Right now, with a substantial audience of children, what happens is that children are taken into consideration, but not as the primary consumers of the medium. Yet, surprisingly, within the mainstream genre, children have their own preferences in television viewing. Talent shows, game shows, knowledge-based shows such as Kaun Banega Crorepati (KBC) or Cadbury's Bournvita Quiz, and surprisingly, horror shows, to which children are attracted like a magnet.

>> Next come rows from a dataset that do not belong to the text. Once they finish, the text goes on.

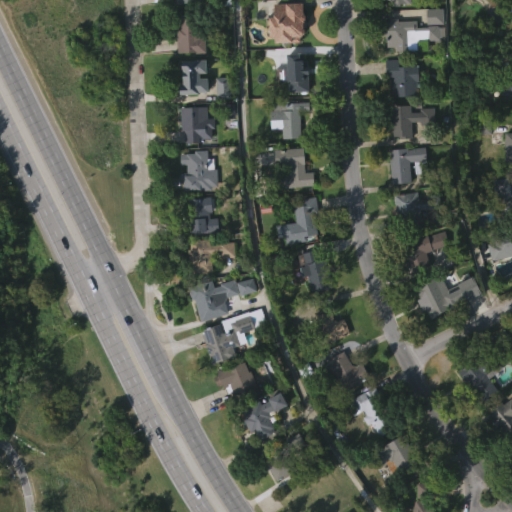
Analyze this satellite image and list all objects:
building: (187, 1)
building: (397, 2)
building: (408, 2)
building: (283, 7)
building: (505, 13)
building: (287, 23)
building: (395, 26)
building: (185, 27)
building: (190, 35)
building: (494, 50)
building: (433, 53)
building: (286, 60)
building: (405, 71)
building: (188, 72)
building: (297, 72)
building: (192, 77)
building: (402, 77)
building: (500, 80)
building: (192, 113)
building: (400, 115)
building: (290, 116)
building: (404, 119)
building: (482, 122)
building: (196, 124)
building: (220, 124)
building: (505, 124)
building: (508, 144)
road: (138, 145)
building: (286, 154)
building: (405, 156)
road: (53, 161)
building: (195, 161)
building: (404, 163)
building: (482, 163)
building: (292, 168)
building: (198, 170)
building: (501, 188)
building: (402, 200)
building: (291, 205)
building: (411, 208)
building: (196, 209)
building: (202, 217)
building: (301, 223)
building: (502, 226)
building: (499, 243)
building: (409, 245)
building: (419, 249)
building: (199, 253)
building: (211, 254)
building: (299, 260)
road: (370, 267)
park: (64, 270)
building: (317, 271)
road: (97, 278)
building: (499, 284)
building: (420, 286)
road: (147, 291)
building: (205, 291)
building: (437, 294)
building: (216, 297)
building: (312, 304)
road: (100, 315)
building: (244, 323)
road: (137, 324)
building: (329, 324)
building: (442, 331)
road: (458, 331)
building: (210, 335)
building: (235, 336)
building: (329, 362)
building: (347, 370)
building: (479, 370)
building: (228, 371)
building: (241, 381)
building: (376, 407)
building: (344, 408)
building: (234, 415)
building: (261, 415)
building: (501, 415)
building: (477, 417)
road: (198, 447)
building: (369, 447)
building: (261, 453)
building: (502, 453)
building: (394, 455)
building: (278, 459)
road: (19, 473)
building: (395, 490)
building: (274, 497)
building: (304, 497)
building: (423, 498)
building: (348, 510)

And then, there are the multiple pressures that children are under - games, tuition classes, preparing for exams and so on. Such pressures have a tremendous effect on viewing preferences. Thus game shows or quizzes have a lot of demand given that they could give children the edge needed in crucial exams or competitions, and an edge that their parents put pressure on them to achieve. Most of the quiz-based programming on television, such as KBC, BBC Mastermind, Cadbury's Bournvita Quiz Show, ESPN's sport quiz, and the Discovery Quiz shows, have a substantial viewership among children.
Yes, but urban children. "Television programming, especially in cable and satellite television homes, is targeted at the urban and semi-urban child. Look at the characters in Disney World, Cartoon Network, and even in Shaktimaan, which does have a substantial rural audience. They are all tailored for an urban or semi-urban audience," points out Anil Wanvari, founder and chief executive officer, Indiantelevision.com. In fact, rural children may be involved in grimmer pursuits. A recent survey conducted by the International Labour Organization (ILO) estimates that of the 250 million working children in the world, at least 60 million are in India. On the other hand, television penetration is going up, and studies show that television has become a crucial need even in low-income rural households. Shaktimaan, for example, is quite popular among rural audiences.
A bigger problem might be the "one-size-fits-all" attitude that affects television programming for children in the country. Most children's TV programmes straddle the age range of four to 12 years. Yet, cognitive abilities vary widely in this group. While cartoons or Shaktimaan appeal to the younger lot, older children hardly have any programmes for them, and therefore tend to migrate to adult programmes. They, too, are looking for some fun.
It could be a market that is just waiting to be tapped.